SCOOBY DOO AND THE SAMURAI SWORD (2009)





PHENOMENALITY: *marvelous*
MYTHICITY: *fair*
FRYEAN MYTHOS: *comedy*
CAMPBELLIAN FUNCTIONS: *metaphysical, sociological*


SCOOBY DOO AND THE SAMURAI SWORD wasn't much funnier than most of the DTV Scooby-movies out there, though it did make me laugh out loud at one point.. Yet it does boast a script that's more intelligent than the average.

The subject matter of the story may have encouraged the scripters to devote a little more research than usual. Scooby and the gang find their way to modern Japan, whose culture, according to one character, is perpetually conflicted between ancient ways and modern post-technological civilization. Perhaps because the popular culture of Japan has become entwined with that of America, the Scooby Gang don't encounter some fake-ified version of the country's myths and legends, but a bonafide supernatural menace called the Black Samurai. (To be sure, there are a bunch of robotic ninjas flying about, controlled by a secondary adversary whose identity must be revealed by the usual penny-ante sleuthing). The samurai, a medieval warrior possessed by the spirit of an evil sword, is loosely tied to the authentic Japanese legend of the swordsmiths Masamune and Muramase.
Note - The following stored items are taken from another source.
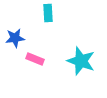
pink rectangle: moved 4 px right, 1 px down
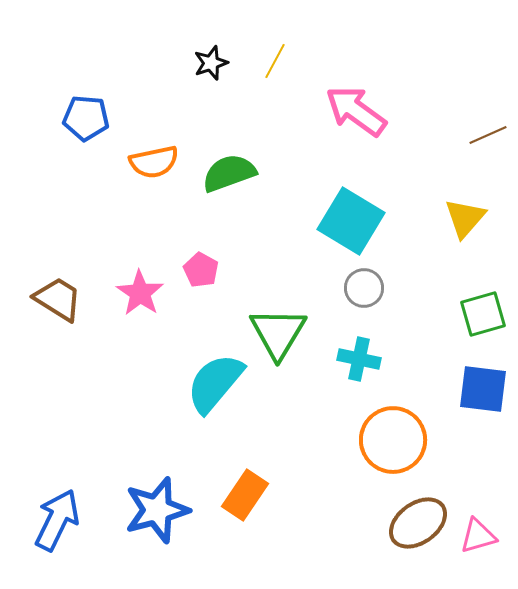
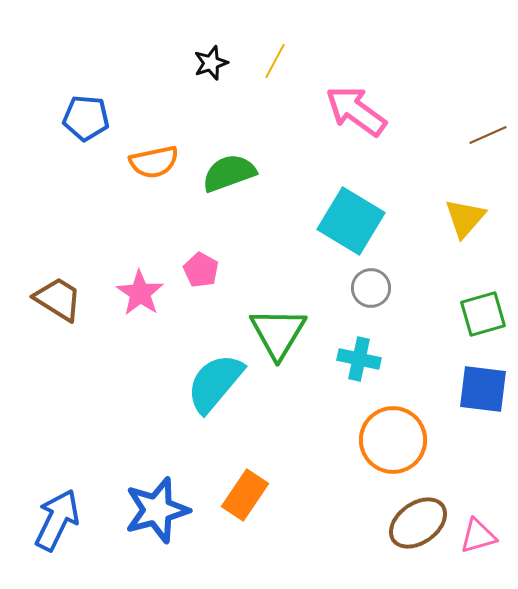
gray circle: moved 7 px right
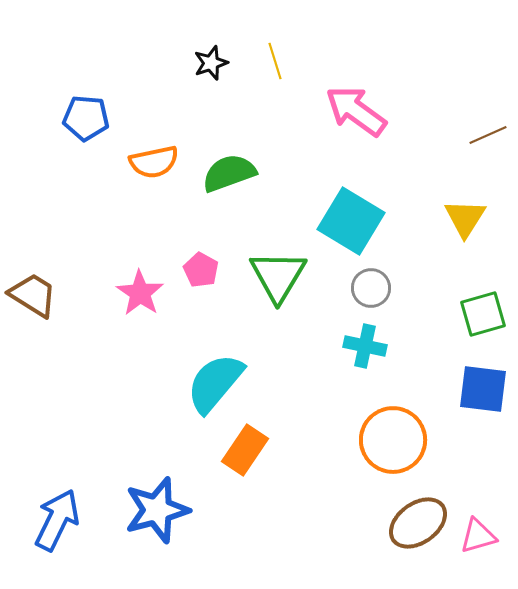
yellow line: rotated 45 degrees counterclockwise
yellow triangle: rotated 9 degrees counterclockwise
brown trapezoid: moved 25 px left, 4 px up
green triangle: moved 57 px up
cyan cross: moved 6 px right, 13 px up
orange rectangle: moved 45 px up
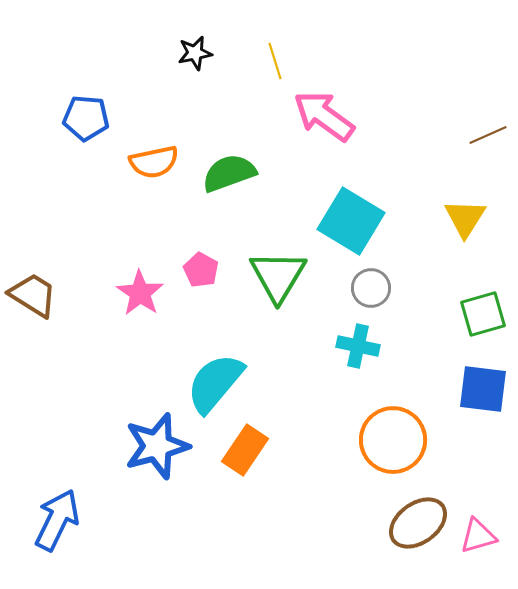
black star: moved 16 px left, 10 px up; rotated 8 degrees clockwise
pink arrow: moved 32 px left, 5 px down
cyan cross: moved 7 px left
blue star: moved 64 px up
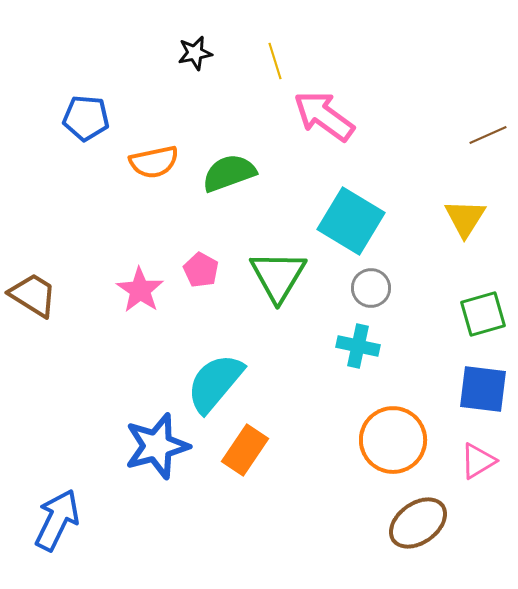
pink star: moved 3 px up
pink triangle: moved 75 px up; rotated 15 degrees counterclockwise
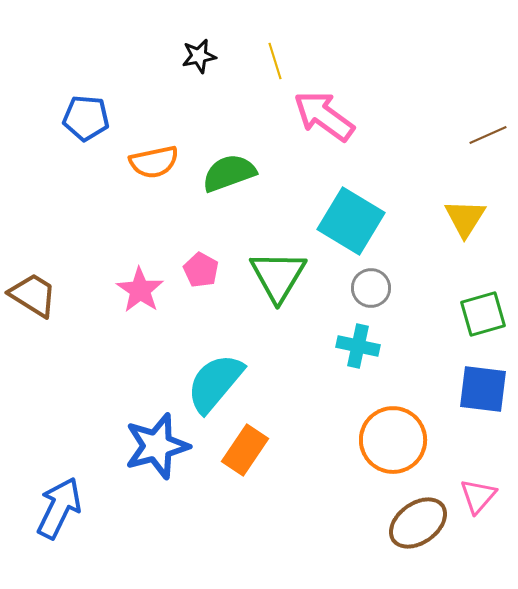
black star: moved 4 px right, 3 px down
pink triangle: moved 35 px down; rotated 18 degrees counterclockwise
blue arrow: moved 2 px right, 12 px up
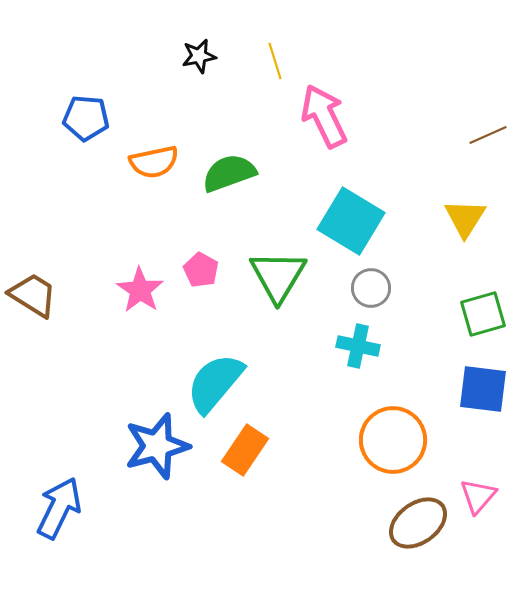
pink arrow: rotated 28 degrees clockwise
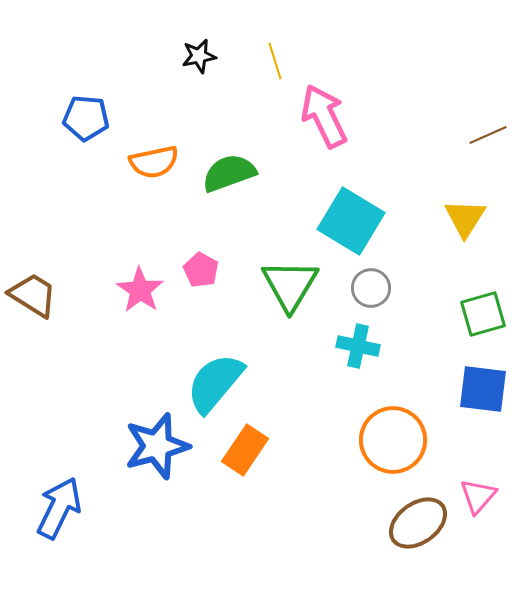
green triangle: moved 12 px right, 9 px down
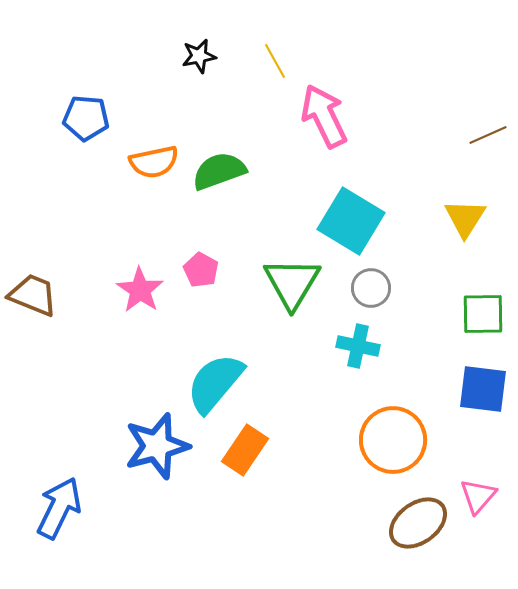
yellow line: rotated 12 degrees counterclockwise
green semicircle: moved 10 px left, 2 px up
green triangle: moved 2 px right, 2 px up
brown trapezoid: rotated 10 degrees counterclockwise
green square: rotated 15 degrees clockwise
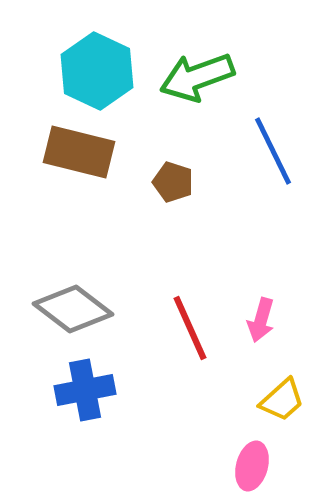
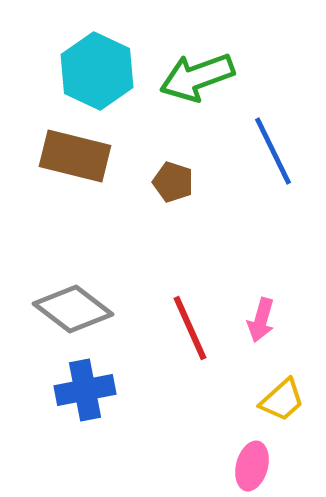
brown rectangle: moved 4 px left, 4 px down
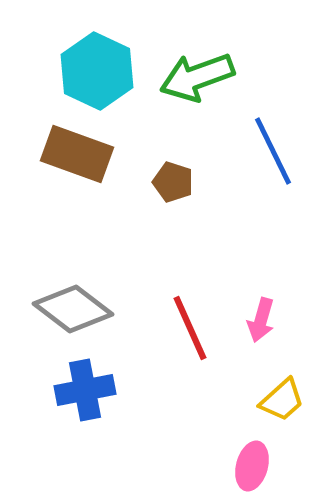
brown rectangle: moved 2 px right, 2 px up; rotated 6 degrees clockwise
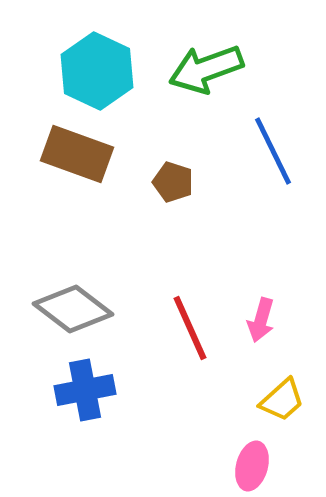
green arrow: moved 9 px right, 8 px up
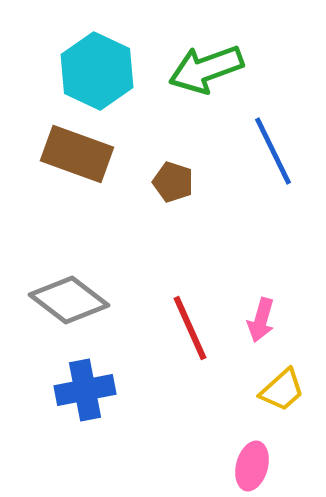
gray diamond: moved 4 px left, 9 px up
yellow trapezoid: moved 10 px up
One welcome variation on the regular Scooby hijinks is that the character Daphne has much more to do this time, as she's the main reason for the Japanese sojourn. SWORD's version of Daphne seems to have been conceived in line with the "Kung Fu Daphne"  seen in the 2002 live-action Scooby-film, though to my knowledge this DTV is one of the few to do so. Daphne has a nice martial-arts match with a fellow female student, which event Shaggy calls knowingly a "kung fu catfight." (I wonder what any little kids watching the DVD made of that phrase.)

Aside from the spectacle of Daphne in a karate-gi, the film is at its most interesting when Scooby and Shaggy must both train with a Japanese mentor to become samurai capable of defeating the undead swordsman, using a "good sword" that destroys the Black Samurai's "bad sword." This sterling accomplishment by the two goofballs is only possible because both Shaggy and Scooby can easily reach the Zen state of "no mind"-- because neither of them has any mind to speak of. (The joke at which I laughed ties into this sequence, spoofing the schtick of the mystic master who can counsel his disciple through telepathic contact.)

For the purpose of my combative theory, SAMURAI SWORD is another illustration of a variation I described in my ARCHIVE essays like this one. Although Scooby and Shaggy are the means by which the evil demon is defeated, the "good sword" is guided not by their talents by the power of the sword's guardian dragon. In addition, I thought it was implied that all of their skills acquired by Shaggy and Scooby were more or less bestowed upon them by their samurai-mentor's "crash course" and that any and any of those martial skills would go bye-bye when the Scooby Gang had its next outing.. For this reason I don't regard SAMURAI SCHOOL as a film with a full combative value.